Камера не освещалась, если не считать тусклого света масляных ламп, которые, видимо, повесили в коридоре, чтобы крысы и москиты не сбивались с дороги и тем самым дополнительно портили жизнь тех десяти – двенадцати человек, которые, как и я, были задержаны по различным подозрениям. В два часа ночи по местному времени я безуспешно пыталась заснуть на охапке соломы, которую свалили в углу на манер матраса. Я постоянно ворочалась с боку на бок и иногда проваливалась сквозь солому, тогда приходилось вставать, сгребать соломинки и снова пытаться расслабиться, насколько это было возможно. В очередной раз выбравшись из-под охапки, я заметила в коридоре движущиеся тени: кто-то шел к камере. И действительно, шаги затихли прямо перед решетчатой дверью, раздался перезвон ключей, и кто-то вошел. «Меня прислал Вильгельм фон Сад, встань и следуй за мной», – приказала тень на почти безупречном французском, и, так как это внушило мне доверие, я повиновалась. Я встала, последовала за тенью, села вместе с ней в фургон и проехала не меньше двух часов – я подсчитала – по темным джунглям. Мы не обменялись ни словом. Когда мы приехали, тень жестом велела мне выйти. Я пошла за ней к бревенчатой хижине, около которой журчал ручей – я его не видела, но слышала. Внутри был полумрак. В середине комнаты сидела мужеподобная белая женщина, безобразная, с обритой наголо головой. Брови и лобок у нее тоже были выбриты. Она была нагая, как и чернокожая девушка, подавшая нам чашки с какой-то подозрительной жидкостью. Нагая, как и тень, которая отошла в сторону, чтобы сбросить с себя форму таможенницы. Очевидно, лысая дама была той самой вспыльчивой особой, которая приказала мне заполнить анкету. Лица двух других были мне знакомы – возможно, то были надзирательницы, которые отвели меня в камеру.
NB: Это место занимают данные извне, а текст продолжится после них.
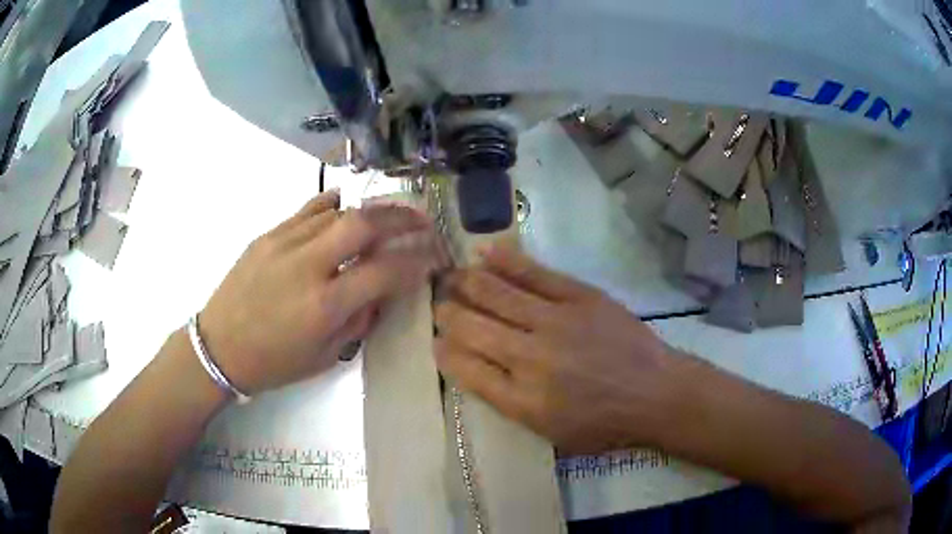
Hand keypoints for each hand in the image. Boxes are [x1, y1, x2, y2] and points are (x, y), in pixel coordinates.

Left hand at [200, 190, 442, 393]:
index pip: (383, 271)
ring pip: (337, 212)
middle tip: (422, 220)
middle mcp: (307, 266)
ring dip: (371, 211)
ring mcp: (284, 243)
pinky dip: (332, 204)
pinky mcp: (268, 235)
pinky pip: (307, 210)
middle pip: (363, 224)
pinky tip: (346, 202)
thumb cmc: (273, 363)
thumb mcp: (324, 357)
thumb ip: (358, 321)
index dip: (416, 262)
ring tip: (391, 214)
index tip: (433, 257)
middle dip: (400, 218)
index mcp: (324, 306)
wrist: (218, 347)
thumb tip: (380, 292)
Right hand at [435, 245, 693, 453]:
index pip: (465, 368)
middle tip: (439, 304)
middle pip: (472, 327)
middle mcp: (530, 358)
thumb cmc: (605, 423)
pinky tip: (485, 252)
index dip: (444, 351)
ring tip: (450, 275)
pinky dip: (507, 261)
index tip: (437, 340)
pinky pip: (535, 273)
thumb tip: (476, 368)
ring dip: (466, 282)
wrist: (656, 394)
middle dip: (446, 313)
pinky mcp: (580, 296)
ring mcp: (556, 321)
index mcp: (522, 400)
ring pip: (496, 294)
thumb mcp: (551, 434)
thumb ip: (509, 403)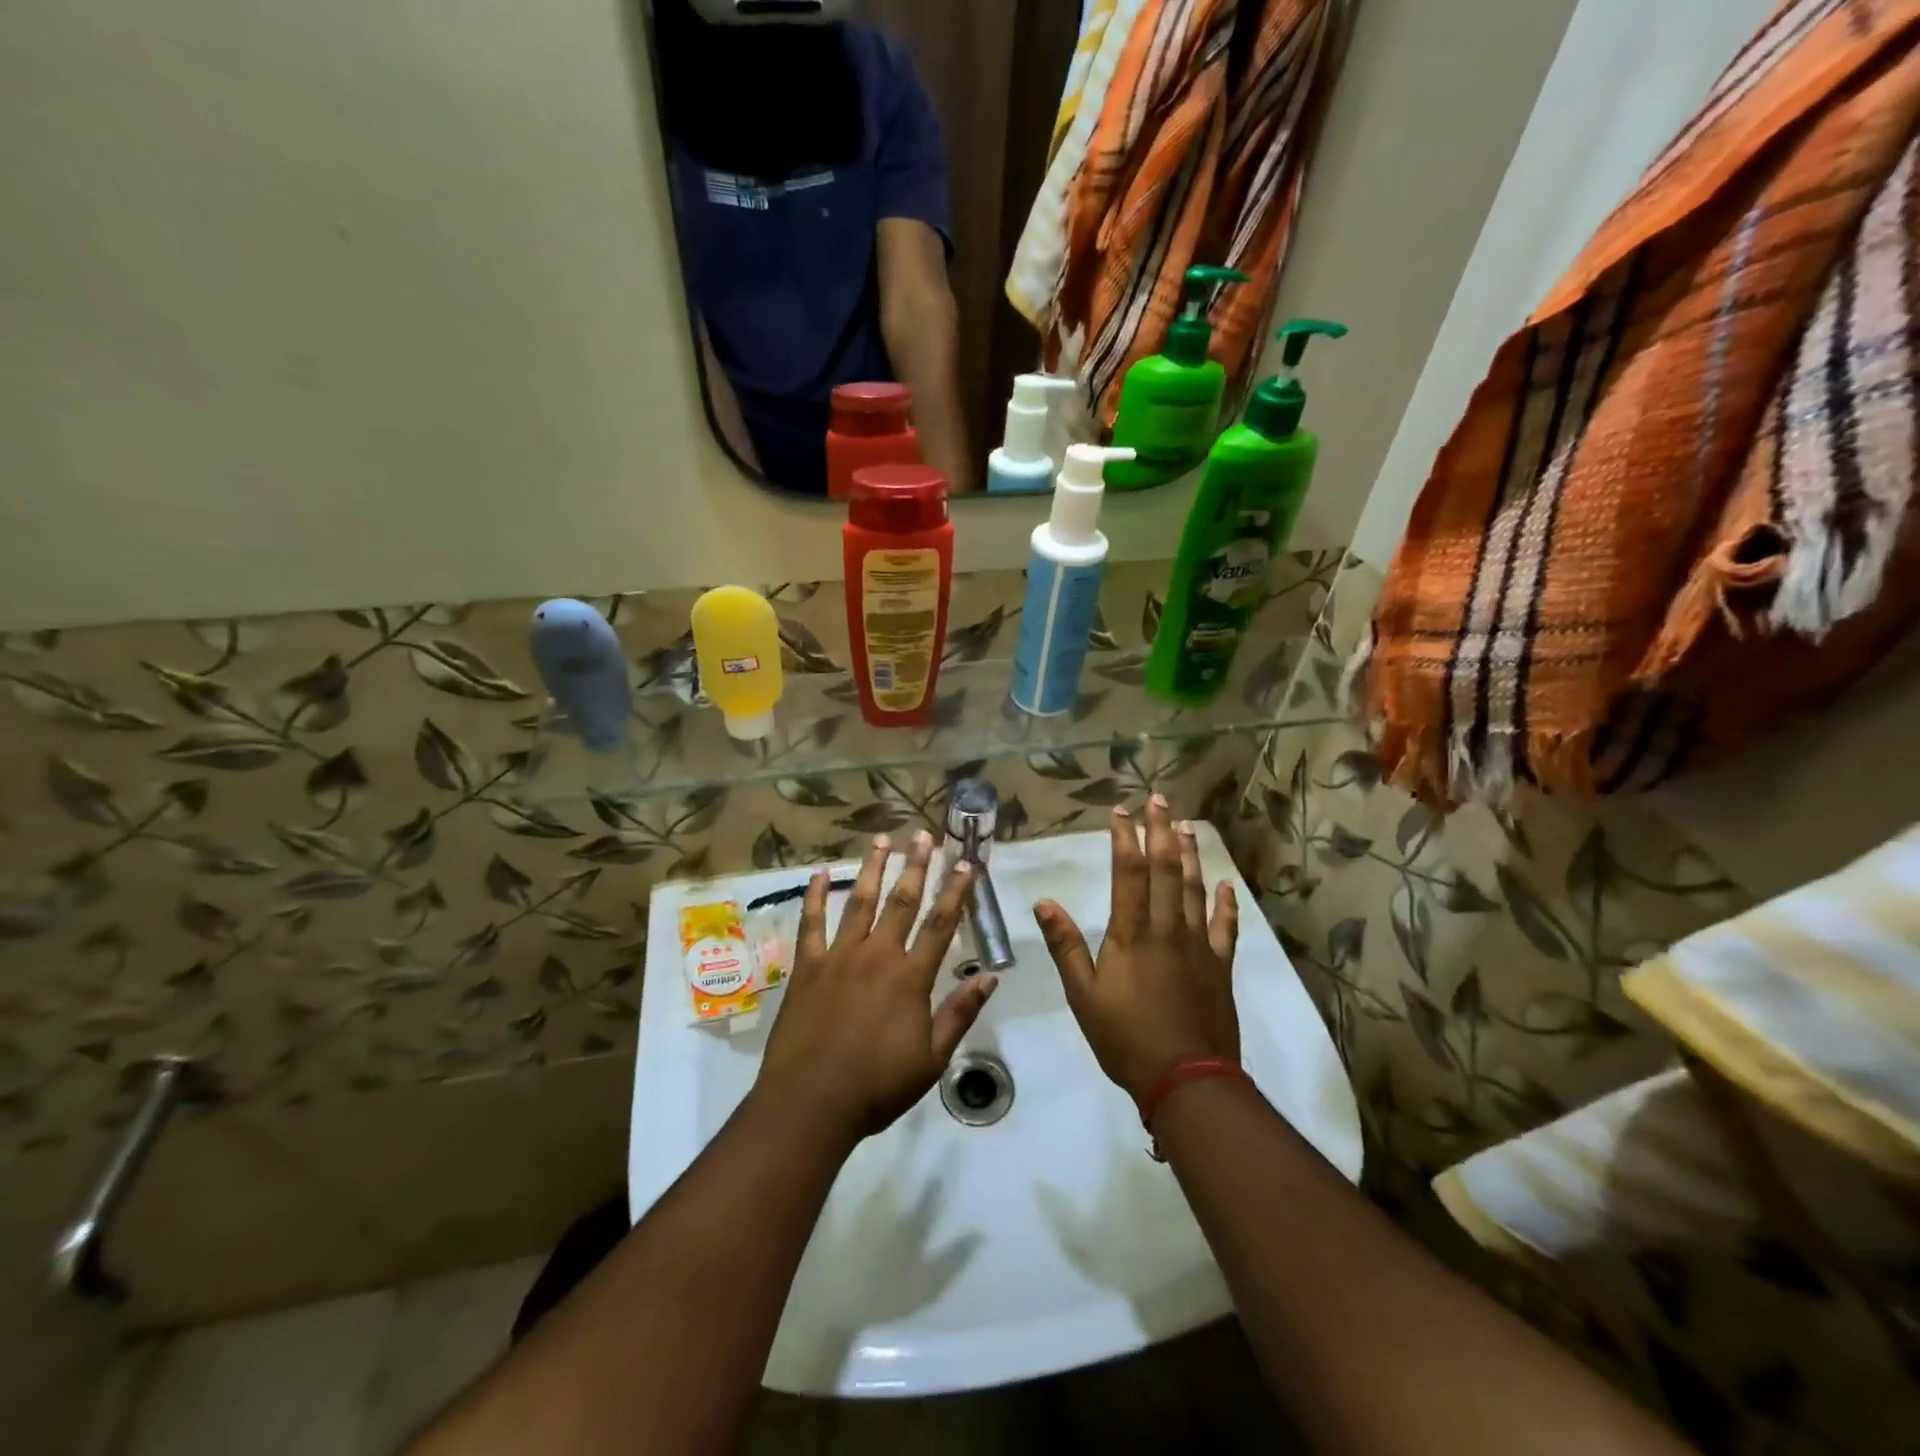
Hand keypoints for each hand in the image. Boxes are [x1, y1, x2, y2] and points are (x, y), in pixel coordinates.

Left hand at [758, 831, 998, 1143]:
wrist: (811, 1103)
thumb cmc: (876, 1087)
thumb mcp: (931, 1060)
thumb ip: (960, 1013)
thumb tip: (990, 976)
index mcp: (911, 978)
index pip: (941, 925)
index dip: (956, 892)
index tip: (966, 864)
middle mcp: (877, 956)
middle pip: (902, 902)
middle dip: (916, 866)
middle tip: (924, 836)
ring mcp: (839, 956)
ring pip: (859, 902)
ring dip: (872, 869)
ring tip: (882, 840)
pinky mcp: (807, 966)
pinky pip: (811, 923)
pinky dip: (815, 896)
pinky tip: (818, 874)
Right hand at [1035, 797, 1239, 1104]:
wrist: (1187, 1080)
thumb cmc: (1126, 1039)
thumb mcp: (1083, 996)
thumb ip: (1066, 946)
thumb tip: (1044, 902)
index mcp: (1132, 934)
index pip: (1129, 873)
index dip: (1125, 839)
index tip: (1121, 812)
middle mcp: (1167, 929)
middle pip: (1166, 869)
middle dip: (1161, 831)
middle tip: (1160, 799)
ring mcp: (1198, 946)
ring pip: (1195, 889)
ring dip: (1191, 855)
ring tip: (1187, 826)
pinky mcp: (1220, 967)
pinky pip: (1225, 928)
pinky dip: (1226, 904)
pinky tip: (1226, 886)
Поначалу насилия не было. Я сомневалась, что меня из добрых намерений угощают какой-то вязкой, горькой на вкус жидкостью, но все же осушила чашку, так как не ела уже больше трех суток, а если, как чувствовалось по взглядам этих трех женщин, меня ожидало испытание наподобие недавнего парижского, мне требовался как минимум глоток воды, чтобы собраться с силами и выдержать. По крайней мере, мне посчастливилось – сказала я себе, – что этой новой троице природа не дала членов, способных подниматься и разбухать, совершать необычайные и извилистые пенетрации. Но я жестоко ошиблась: бритая – которой нравилось именовать себя Вильгельмом фон Садом, – меж тем как две помощницы раздели меня и взяли под руки, достала из ниши, освещенной свечами, отполированный продолговатый деревянный тотем примерно три пяди длиной и два дюйма в диаметре, и набросилась на мою промежность.